Earlier this month, Poland had ordered the police to stop the renewed construction of the controversial mini-mall, which was to house a supermarket, a home and garden center and a fast-food restaurant, among other businesses.

The developer, Janusz Marszalek, this week indicated that he might build something other than a shopping complex.

Both Polish and Jewish officials – as well as other communities around the world – have denounced the mini-mall project. Many see the building of a shopping complex on the site as an offense to the memory of the victims of Auschwitz.

During World War II, nearly 2 million people were murdered, 90 percent of them Jews, at the Auschwitz-Birkenau death complex.

The latest developments prompted renewed concern.

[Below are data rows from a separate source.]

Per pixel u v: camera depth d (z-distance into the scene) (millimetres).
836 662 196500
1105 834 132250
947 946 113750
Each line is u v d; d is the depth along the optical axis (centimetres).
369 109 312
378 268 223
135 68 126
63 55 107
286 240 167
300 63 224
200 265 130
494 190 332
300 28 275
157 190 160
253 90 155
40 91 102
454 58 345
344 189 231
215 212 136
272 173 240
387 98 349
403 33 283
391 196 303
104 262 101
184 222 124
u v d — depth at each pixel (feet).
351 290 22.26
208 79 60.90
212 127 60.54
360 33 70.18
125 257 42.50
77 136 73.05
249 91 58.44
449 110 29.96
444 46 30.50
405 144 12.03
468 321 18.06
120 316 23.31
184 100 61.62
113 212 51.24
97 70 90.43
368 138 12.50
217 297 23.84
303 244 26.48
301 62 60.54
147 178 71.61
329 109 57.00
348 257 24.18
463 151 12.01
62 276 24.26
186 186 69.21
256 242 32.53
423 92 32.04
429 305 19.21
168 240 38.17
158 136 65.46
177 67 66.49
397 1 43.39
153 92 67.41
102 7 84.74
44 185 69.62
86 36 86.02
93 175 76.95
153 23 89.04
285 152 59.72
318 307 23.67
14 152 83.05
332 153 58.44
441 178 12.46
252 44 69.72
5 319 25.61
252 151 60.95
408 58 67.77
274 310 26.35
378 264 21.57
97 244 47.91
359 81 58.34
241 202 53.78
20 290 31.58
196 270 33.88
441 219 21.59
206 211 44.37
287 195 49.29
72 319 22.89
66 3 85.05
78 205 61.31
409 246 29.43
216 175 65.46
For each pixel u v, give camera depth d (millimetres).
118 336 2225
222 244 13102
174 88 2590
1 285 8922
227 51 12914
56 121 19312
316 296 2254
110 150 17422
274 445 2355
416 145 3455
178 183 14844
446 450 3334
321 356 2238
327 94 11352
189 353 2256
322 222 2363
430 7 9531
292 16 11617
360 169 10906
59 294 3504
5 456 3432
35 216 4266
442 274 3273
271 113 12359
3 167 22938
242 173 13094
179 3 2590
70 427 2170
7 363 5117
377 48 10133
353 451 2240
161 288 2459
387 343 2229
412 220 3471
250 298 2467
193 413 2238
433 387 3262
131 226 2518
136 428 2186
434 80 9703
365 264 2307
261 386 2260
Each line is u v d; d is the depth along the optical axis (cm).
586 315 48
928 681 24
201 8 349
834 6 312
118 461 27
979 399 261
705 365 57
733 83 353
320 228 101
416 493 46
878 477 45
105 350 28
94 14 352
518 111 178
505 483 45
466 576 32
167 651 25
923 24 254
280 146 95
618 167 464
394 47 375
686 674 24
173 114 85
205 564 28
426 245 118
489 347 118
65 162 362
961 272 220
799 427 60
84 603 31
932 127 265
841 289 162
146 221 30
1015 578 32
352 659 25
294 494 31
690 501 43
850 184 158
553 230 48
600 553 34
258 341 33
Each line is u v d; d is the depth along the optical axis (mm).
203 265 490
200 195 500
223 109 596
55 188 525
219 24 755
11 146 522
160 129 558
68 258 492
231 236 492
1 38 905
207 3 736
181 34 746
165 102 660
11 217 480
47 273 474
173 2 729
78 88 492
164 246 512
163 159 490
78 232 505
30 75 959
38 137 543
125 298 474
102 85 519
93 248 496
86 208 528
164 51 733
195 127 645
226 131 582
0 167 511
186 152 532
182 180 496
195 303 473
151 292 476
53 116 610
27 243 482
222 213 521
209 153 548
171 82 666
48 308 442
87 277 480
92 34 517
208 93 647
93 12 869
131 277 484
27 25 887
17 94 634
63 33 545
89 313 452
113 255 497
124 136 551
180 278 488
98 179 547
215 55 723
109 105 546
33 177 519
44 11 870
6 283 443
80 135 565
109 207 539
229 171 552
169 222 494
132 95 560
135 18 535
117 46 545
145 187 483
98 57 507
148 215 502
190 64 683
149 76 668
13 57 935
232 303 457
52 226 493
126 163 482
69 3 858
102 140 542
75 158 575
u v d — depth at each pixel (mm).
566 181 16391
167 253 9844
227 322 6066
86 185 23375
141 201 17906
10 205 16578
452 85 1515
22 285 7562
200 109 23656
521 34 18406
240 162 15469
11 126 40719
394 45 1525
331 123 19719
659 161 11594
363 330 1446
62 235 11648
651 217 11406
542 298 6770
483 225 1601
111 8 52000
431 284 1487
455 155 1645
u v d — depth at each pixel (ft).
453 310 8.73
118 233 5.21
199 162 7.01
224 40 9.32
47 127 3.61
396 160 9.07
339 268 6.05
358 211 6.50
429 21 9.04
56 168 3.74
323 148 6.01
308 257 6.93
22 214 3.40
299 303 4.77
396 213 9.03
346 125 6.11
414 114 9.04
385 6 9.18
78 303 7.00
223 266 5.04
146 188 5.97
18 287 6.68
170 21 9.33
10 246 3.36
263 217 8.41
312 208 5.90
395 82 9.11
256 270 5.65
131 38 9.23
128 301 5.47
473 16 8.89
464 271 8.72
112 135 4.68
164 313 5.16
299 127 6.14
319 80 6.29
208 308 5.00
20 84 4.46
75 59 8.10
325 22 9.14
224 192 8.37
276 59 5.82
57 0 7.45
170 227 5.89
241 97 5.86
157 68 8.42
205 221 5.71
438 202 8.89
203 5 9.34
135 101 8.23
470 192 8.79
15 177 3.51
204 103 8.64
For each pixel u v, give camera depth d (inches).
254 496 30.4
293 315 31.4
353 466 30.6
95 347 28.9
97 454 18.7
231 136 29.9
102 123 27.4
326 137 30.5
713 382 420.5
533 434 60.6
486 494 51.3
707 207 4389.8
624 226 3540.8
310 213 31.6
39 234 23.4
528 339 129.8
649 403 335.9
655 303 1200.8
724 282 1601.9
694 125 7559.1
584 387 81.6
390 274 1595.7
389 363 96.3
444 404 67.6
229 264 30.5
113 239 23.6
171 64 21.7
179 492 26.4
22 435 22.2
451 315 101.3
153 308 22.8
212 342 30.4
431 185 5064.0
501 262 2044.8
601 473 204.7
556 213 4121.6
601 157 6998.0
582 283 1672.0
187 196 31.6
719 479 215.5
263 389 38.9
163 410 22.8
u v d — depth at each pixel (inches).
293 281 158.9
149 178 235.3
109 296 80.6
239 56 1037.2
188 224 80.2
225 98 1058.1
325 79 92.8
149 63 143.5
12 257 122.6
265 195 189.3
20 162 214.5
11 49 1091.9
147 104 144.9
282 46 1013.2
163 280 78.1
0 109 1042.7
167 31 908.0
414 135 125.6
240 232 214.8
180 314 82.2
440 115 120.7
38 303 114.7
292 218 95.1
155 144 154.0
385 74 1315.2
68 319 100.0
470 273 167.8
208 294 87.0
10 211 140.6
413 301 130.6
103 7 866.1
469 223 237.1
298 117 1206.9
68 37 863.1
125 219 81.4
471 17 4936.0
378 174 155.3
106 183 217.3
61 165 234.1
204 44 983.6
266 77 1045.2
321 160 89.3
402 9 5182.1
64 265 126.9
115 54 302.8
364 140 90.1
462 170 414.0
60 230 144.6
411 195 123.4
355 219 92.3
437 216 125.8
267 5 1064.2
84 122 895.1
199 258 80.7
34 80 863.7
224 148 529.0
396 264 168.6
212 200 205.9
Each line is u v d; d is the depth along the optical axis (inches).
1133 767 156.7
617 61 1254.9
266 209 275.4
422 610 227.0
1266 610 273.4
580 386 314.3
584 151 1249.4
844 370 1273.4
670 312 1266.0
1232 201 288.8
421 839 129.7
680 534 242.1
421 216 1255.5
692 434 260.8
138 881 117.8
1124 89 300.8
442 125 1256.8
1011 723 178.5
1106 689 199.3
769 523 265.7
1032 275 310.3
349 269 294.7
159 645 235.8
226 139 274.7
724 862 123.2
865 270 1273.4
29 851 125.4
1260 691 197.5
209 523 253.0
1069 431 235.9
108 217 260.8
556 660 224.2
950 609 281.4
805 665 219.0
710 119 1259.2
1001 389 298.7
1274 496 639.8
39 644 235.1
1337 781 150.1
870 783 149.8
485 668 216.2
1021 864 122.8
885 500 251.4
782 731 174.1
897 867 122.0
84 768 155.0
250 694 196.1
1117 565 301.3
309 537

If Marszalek builds, “I am sure the police will stop him,” Kalman Sultanik, World Jewish Congress vice president, said in an telephone interview from Israel.

Sultanik is scheduled to attend the July 7-8 meeting of the Auschwitz Museum Council, the body charged with protecting the integrity of the Auschwitz grounds.

Sultanik said Marszalek’s original permit to build on the site was “revoked.”

The council, headed by former Polish Foreign Minister Wladyslaw Bartoszewski, who is an Auschwitz survivor himself, reportedly recommended recently that the guest facilities now on the museum grounds be moved to the site being developed.

Marszalek reportedly said the project had been modified to take this suggestion into account, but the details of his amended plans were unclear.